Therein lies the focus of the Baton Rouge airport staff today — to them, it’s more like the revitalization program that keeps on wanting. The impression one gets on a visit here is, with that comes a sense of activity, of accomplishment, of loyalty to a director and a community, particularly the newcomers.
Always part of the Baton Rouge economic engine, the airport’s role has been magnified. It just so happens that by mid-2005 when Katrina made her visit, the airport had mentally positioned itself for energizing the community and capturing new opportunities. Timing or fate? It isn’t lagniappe, but it’s close.
Step one: a ‘cash cow’
The airport is overseen by a 13-member commission, four of which are state-elected officials along with the local mayor. The city council sits as airport authority and sponsor. “We keep officials focused on the airport,” says Marino. “It’s like [dealing with] Congress sometimes.”
By the mid-1990s, when Marino became director, the city was anxious to see the terminal enlarged and enhanced. Operating as an Enterprise Fund, the airport could expect no financial support. And, says Marino, the airlines had no interest in financing terminal reconstruction.
Since that time, Marino and his team have directed some $297 million worth of improvements, and another $100 million is in the works. It happened one step at a time.
Recalls Marino, “In the latter part of 1996 we started rolling. We knew we had to find a cash cow, and that was the first parking garage. We had to find a way of securing some money — not having debt on the garage, it would be the cash cow to support other revenue bonds.
“We ended up with 13 funding sources to pay for this terminal building. If you’re going to do $297 million in about nine years, 80-something projects, you’d better come up with some creative ways of doing it.”
The airport also instituted a $4.50 passenger facility charge for the terminal project as well as a $3.25/day customer facility charge to build a new rental car facility adjacent to the terminal.
Marino points out that $184 million of the projects were in process pre-Katrina. “It wasn’t done for Katrina,” he says. “We had all this wonderful new capacity — in one day, it’s gone.”
The airport is also seeking other sources of revenue, evidenced by a recent agreement to lease 112 acres to Coca Cola for a distribution plant. And, it continues to seek opportunities in the MRO (maintenance/repair/overhaul) market. It currently hosts a Delta regional jet maintenance facility, which is growing, and is working to put in an on-airport A&P technician school to feed that labor segment.

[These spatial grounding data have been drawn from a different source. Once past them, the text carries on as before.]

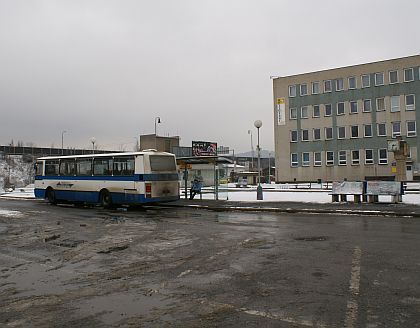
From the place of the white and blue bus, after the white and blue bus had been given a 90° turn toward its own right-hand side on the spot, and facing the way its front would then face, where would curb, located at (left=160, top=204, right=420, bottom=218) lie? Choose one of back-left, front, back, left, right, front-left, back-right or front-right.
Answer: right

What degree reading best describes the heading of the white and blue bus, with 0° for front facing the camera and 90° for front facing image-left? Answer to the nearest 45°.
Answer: approximately 135°
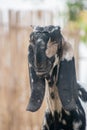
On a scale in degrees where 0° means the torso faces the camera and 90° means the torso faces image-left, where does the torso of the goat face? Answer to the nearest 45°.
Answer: approximately 45°
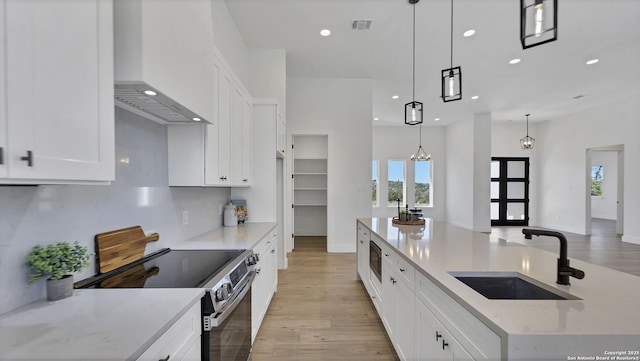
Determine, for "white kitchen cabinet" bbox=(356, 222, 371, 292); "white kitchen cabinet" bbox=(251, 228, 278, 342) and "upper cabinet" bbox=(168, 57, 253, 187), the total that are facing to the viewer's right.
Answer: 2

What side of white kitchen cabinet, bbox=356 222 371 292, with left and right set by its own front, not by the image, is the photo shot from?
left

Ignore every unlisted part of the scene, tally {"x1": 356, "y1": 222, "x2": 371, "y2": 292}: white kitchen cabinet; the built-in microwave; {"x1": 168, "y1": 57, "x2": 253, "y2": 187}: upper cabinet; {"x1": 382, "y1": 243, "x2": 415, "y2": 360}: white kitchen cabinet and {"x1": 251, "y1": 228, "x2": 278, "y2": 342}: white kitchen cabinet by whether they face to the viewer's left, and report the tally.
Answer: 3

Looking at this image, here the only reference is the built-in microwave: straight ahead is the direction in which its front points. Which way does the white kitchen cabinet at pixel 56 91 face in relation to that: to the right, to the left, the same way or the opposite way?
the opposite way

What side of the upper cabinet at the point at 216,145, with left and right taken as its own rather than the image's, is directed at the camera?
right

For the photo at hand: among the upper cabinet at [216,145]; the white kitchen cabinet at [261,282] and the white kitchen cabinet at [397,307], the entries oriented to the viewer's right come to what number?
2

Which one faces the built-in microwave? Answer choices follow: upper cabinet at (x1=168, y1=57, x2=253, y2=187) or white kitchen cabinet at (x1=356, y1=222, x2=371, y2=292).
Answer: the upper cabinet

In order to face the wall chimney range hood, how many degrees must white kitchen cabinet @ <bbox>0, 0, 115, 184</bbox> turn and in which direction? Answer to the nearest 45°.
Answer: approximately 90° to its left

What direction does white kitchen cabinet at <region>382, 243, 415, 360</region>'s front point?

In January, the airport announced another $100 million for construction, much of it focused on airfield upgrades. BTR officials have submitted a letter of intent application with FAA for $40 million.
Comments Ralph Hennessy, assistant director, “We had completed a master plan in 2004. Traffic forecasts were mainly for an RJ fleet. As a result of the hurricane, we started getting a lot more mainline aircraft. FedEx started coming in with their Airbus’s. We had military aircraft coming in — C-17s, C-5s. All that weight accelerated what had been projected as a need in five years to two years.” Projects include reconstruction of the primary runway, four taxiways, an ILS, and more airfield accommodation for business aviation that has relocated from New Orleans.

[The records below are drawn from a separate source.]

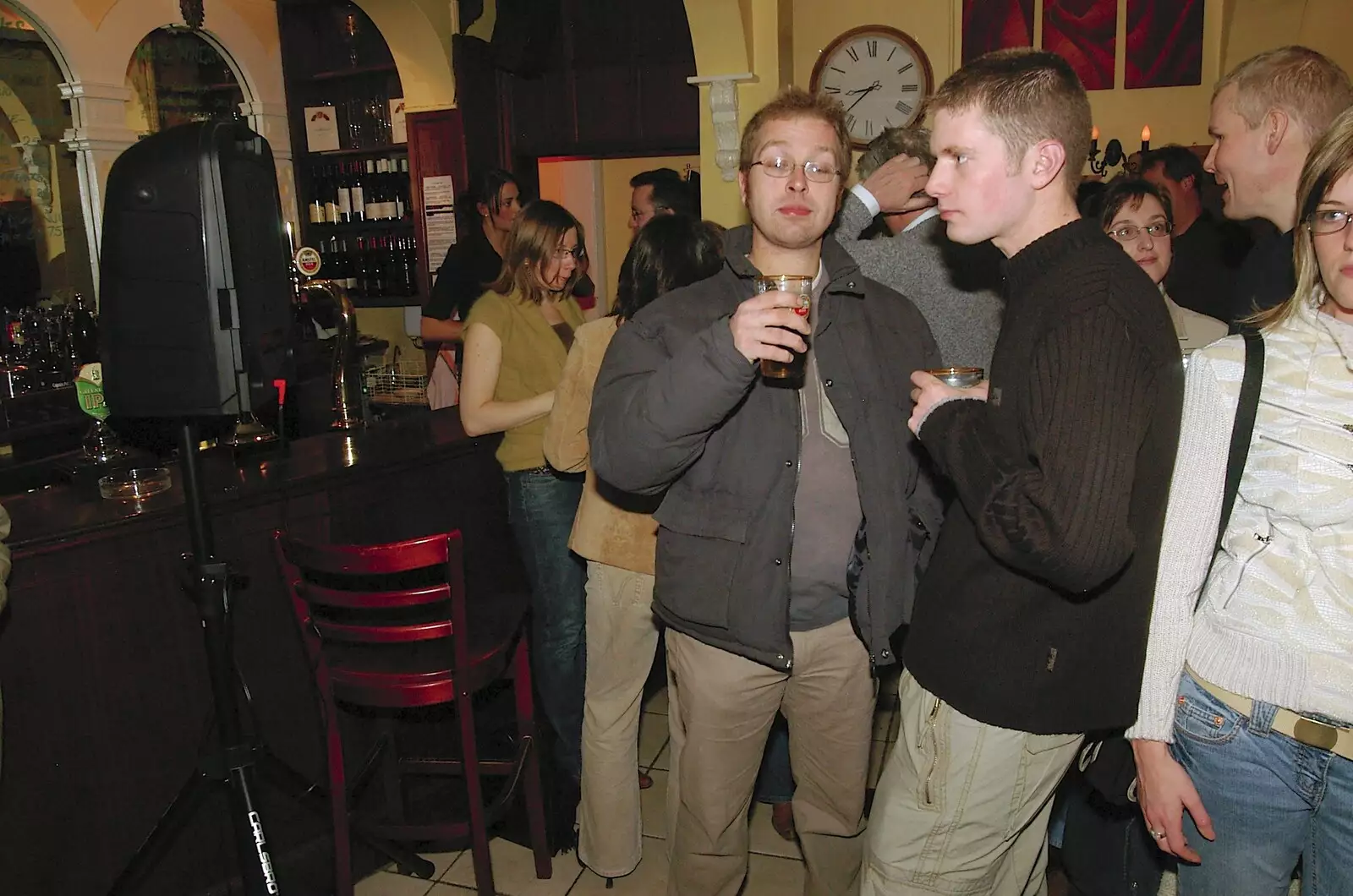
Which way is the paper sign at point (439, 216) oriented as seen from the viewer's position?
toward the camera

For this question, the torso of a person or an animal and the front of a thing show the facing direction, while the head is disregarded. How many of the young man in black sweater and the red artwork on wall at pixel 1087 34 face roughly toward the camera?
1

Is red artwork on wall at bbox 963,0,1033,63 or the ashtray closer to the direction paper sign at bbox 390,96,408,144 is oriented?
the ashtray

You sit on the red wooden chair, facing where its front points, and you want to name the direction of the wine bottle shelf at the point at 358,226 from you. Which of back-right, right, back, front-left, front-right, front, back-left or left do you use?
front-left

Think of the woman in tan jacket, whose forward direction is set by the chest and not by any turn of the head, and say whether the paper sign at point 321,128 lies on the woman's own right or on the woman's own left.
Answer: on the woman's own left

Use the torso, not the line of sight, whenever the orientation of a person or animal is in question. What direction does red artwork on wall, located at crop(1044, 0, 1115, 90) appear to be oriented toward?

Making it attractive to airlines
Baton Rouge Metropolitan recently welcomed its first low-fare carrier, Frontier, which is flying direct to Denver International. The airport put together a $1 million incentive package, much of it centered on rent concessions and marketing. BTR’s annual marketing budget is $500,000.
To quell concerns in the community about subsidizing a new entrant, the airport contracted with Louisiana State University, based here, to uncover the economic impact of adding the low-fare airline.
Says Marino, “Their investment to come to Baton Rouge — equipment, allocation of resources — is $9.8 million. They make a substantial investment to the community. The community has to step up.
“We haven’t stopped with low-fare; now we have to look to the east.”
Marino emphasizes the need to keep costs reasonable to the carriers while maintaining a level of service. Thus, the airport controls all gates and provides all furnishings, ticket counters, and flight displays.